Another change in position. My heart goes out to the big girl, one who seems so laborious in her movements, her joints creaking whenever she struggles into place. I steal the bucket from him and sit. “Does it always take so long?”

“I suppose you were faster?” he asks, and I don’t like the question. I wasn’t faster. I was a terrible birther. I prepared for every possibility and still came up short, all of my perfectly timed huffs and puffs and pushes—all inadequate. It was as if my body agreed with my heart and put up a roadblock against the oncoming child. After all, I’d never wanted a child. It had been Simon who had pushed. Pleaded. Begged. Threatened. I had merely, after two years of arguing, given up. One baby, I had made him promise. Just one. And, after that day in the hospital, after that emergency surgery… that promise hadn’t really mattered. One baby was the only possibility that remained.

“Helena?”

“I wasn’t faster.” The words nip off my lips, and anyone with any sense would leave it alone.

“Tell me the story.”

“No.”

“You’re going to have to tell me at some point. Might as well be now.”

He’s right. A few days ago, he wrote the wedding scene—the small church packed with strangers, all Simon’s guests, Simon’s friends, Simon’s family. My mother had been the lone face in the crowd that I had recognized, her face beaming, a handkerchief gripped in her hand as if there was a chance of tears.

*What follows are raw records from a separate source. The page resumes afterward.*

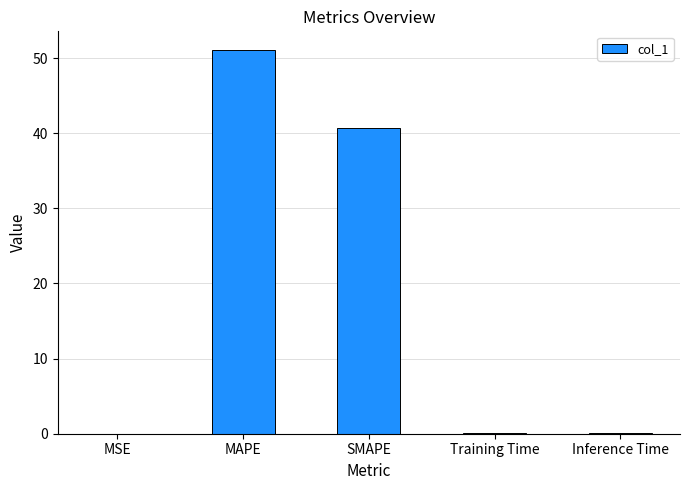

At which category does the chart reach its peak across all series?

MAPE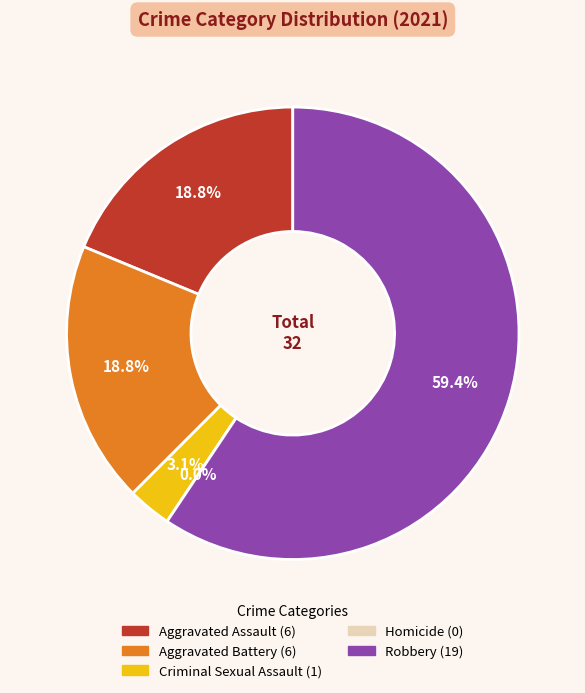

To the nearest percent, what is the difference between the Robbery and Homicide slice percentages?

59%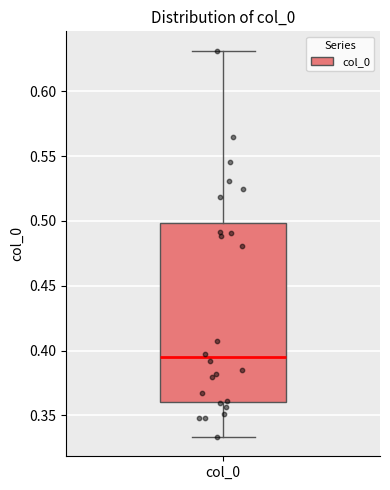

Where does the upper whisker of the box for col_0 end on the y-axis? The values are not printed on the chart, so give them approximately, as read against the axis.

0.630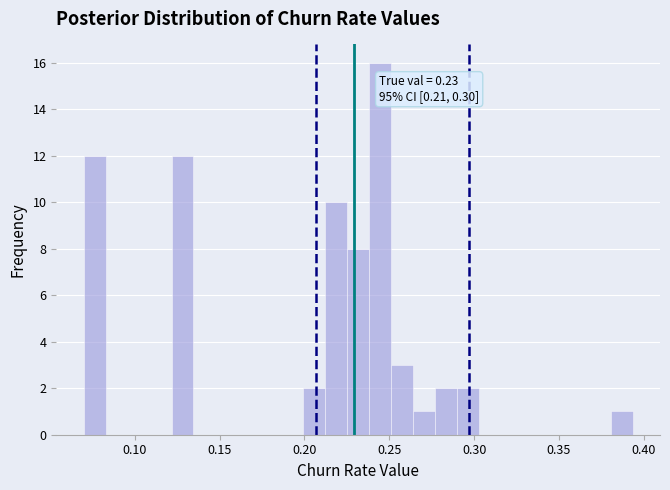

Around what value on the x-axis is the tallest bar? Give the approximate position of its centre, as read against the axis.

0.245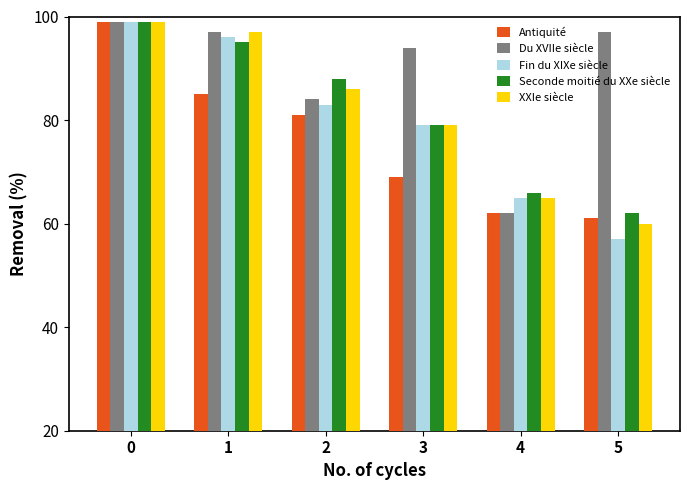

What is the highest value of the Fin du XIXe siècle series?

99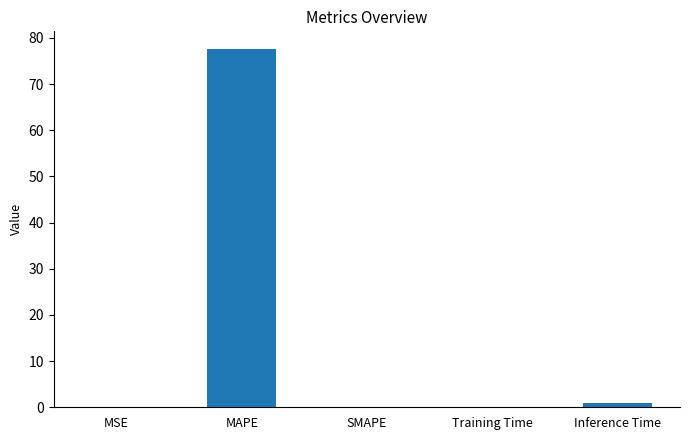

What is the greatest value displayed?

77.5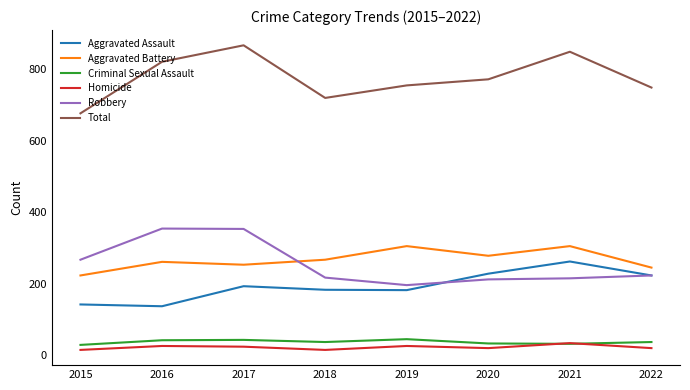

At 2016, list the series in order from smallest to largest.

Homicide, Criminal Sexual Assault, Aggravated Assault, Aggravated Battery, Robbery, Total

Two days ago, we wrapped up our first year of marriage, and covered much of the pregnancy. We are only a chapter or two away from Bethany’s birth. I tug on the end of my ponytail and a few strands come free.

“Helena?”

Mater has stopped her sniffing of the water, and I watch her back stiffen, muscles flexing in effort. I sigh. “We were at home when my contractions started. I was writing—working on Deeply Loved. We started to time the contractions, with a plan to go to the hospital when they were four minutes apart.”

He nods.

“It was on the way to the hospital that I realized something was wrong. I told Simon to stop, to pull over. I was cramping, and wanted to move to the backseat, where I could lie down. But he wouldn’t listen.” I swallow. “He was so intent on getting to the hospital. He screamed at me to shut up and breathe. That’s what he said. ‘Shut up Helena. For once, just shut up.’” And I had, one of the rare moments when I listened to him. “The pain—I remember closing my eyes and wondering if I would pass out from it.” I hadn’t. I’d been conscious when he’d slammed to a halt in front of the emergency room doors. My head had hit the window and I’d cursed at Simon. The baby, he had said. Don’t curse in front of the baby. His voice, when he said those words—I can still hear it now. The excitement, the happiness that had been in those syllables. They had sparked something in me, a flood of anger. I was there, in such agony, and he was happy. Happy over this thing that he had done, that he had wanted, that he had caused. Yet, he wasn’t the one whose back ached. He wasn’t the one who had leaked pee all over his panties. He wasn’t the one that wanted to die, the fat woman that had crammed her swollen feet into sneakers, the one being pulled out of the car by strangers. Even now, the memory of that voice infuriates me. It shouldn’t, but it does.

Mater moans, and I wish I could do something to help her.